For part of the evening on May 30, several employees and musicians “camped out” to protect the businesses, he said. As people tried to break in, the staff and musicians confronted them, effectively averting violence.

At 10:30, Zweig asked them to go home.

“Injury to any one of them, you know, was not worth it to me,” he said. “By 11, there were 15 people that smashed through the windows and robbed us blind.”

In viewing his security cameras off-site, Zweig witnessed people break in using street signs to break through windows, destroy live-streaming equipment, clean out a freshly stocked bar with 300 bottles of liquor – and, in some cases, sit down at tables to drink from the bottles.

He saw someone leave with his 1974 Fender bass guitar, his first, and the one that he asked musicians to sign and photographed them doing so.

“It was brutal,” he said of the destruction to his businesses. “I got to watch it all live on video.”

Zweig said he called the police, who drove by and shone a light into the building.

“People scattered out the back door, which I also saw,” he said. “A couple cars around the building, they would have caught everybody.”

Zweig’s “day job” is in New York City, where he works as managing director for the Rockefeller Family Global Office, but he lives in Solon with his wife and family, who belong to Anshe Chesed Fairmount Temple in Beachwood.

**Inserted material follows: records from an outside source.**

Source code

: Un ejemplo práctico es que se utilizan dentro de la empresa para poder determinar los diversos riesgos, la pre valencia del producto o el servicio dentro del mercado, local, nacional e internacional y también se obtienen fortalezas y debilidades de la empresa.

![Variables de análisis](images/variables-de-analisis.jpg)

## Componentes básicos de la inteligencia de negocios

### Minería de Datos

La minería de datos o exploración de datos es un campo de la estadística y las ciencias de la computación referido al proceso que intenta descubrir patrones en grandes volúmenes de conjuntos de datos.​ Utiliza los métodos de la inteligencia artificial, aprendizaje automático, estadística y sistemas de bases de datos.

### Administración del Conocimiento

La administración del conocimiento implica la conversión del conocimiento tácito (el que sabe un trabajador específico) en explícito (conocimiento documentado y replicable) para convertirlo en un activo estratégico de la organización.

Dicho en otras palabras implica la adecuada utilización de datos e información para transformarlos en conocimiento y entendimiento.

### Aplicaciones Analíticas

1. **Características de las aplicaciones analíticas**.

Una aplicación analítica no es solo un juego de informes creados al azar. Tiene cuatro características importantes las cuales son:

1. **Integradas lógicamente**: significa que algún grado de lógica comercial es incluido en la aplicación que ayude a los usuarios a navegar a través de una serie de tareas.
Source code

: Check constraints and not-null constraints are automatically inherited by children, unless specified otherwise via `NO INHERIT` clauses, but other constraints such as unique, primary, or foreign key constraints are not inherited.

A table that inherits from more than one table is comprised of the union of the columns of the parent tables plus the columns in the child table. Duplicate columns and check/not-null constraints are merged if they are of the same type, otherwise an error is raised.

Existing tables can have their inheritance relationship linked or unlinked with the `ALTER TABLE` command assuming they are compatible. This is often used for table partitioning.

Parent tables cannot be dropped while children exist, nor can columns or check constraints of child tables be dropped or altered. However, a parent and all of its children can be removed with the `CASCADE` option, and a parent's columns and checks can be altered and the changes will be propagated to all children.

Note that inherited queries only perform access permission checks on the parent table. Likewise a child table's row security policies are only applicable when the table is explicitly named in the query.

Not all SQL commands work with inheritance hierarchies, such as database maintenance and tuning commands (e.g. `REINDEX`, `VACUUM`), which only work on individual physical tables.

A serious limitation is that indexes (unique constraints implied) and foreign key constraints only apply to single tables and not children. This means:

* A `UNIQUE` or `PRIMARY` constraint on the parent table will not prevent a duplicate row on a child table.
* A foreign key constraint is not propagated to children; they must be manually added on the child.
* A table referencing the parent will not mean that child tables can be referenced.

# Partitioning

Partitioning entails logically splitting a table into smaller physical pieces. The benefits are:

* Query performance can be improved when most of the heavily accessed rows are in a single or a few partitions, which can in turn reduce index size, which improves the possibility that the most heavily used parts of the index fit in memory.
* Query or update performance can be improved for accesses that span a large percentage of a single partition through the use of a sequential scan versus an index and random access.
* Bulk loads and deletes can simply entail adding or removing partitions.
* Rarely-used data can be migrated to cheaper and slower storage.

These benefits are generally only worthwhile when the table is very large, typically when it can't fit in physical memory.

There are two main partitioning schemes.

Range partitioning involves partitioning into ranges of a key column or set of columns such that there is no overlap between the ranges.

He took over Brickstone, a sports bar, and opened Stella’s in 2016 as a way to honor Cleveland’s place in the music industry – and as a way to offer working musicians a venue.

“We have insurance,” he said. “It doesn’t take away the scars. It will put us in a position to reopen.”

On June 1, though, still reeling from the devastation, Zweig was uncertain whether he would reopen. Although the two dozen volunteers who helped him clean up, including one patron from Youngstown who spent six hours boarding up windows, gave him some solace.

“You may know that there’s a shortage of windows in Cleveland right now,” he said. “To survive the pandemic, you’d think we were supposed to be here. … It’s just hard to get enthusiastic. I’m not saying by any stretch that this is where it ends because it’s not my nature to give in or give up.”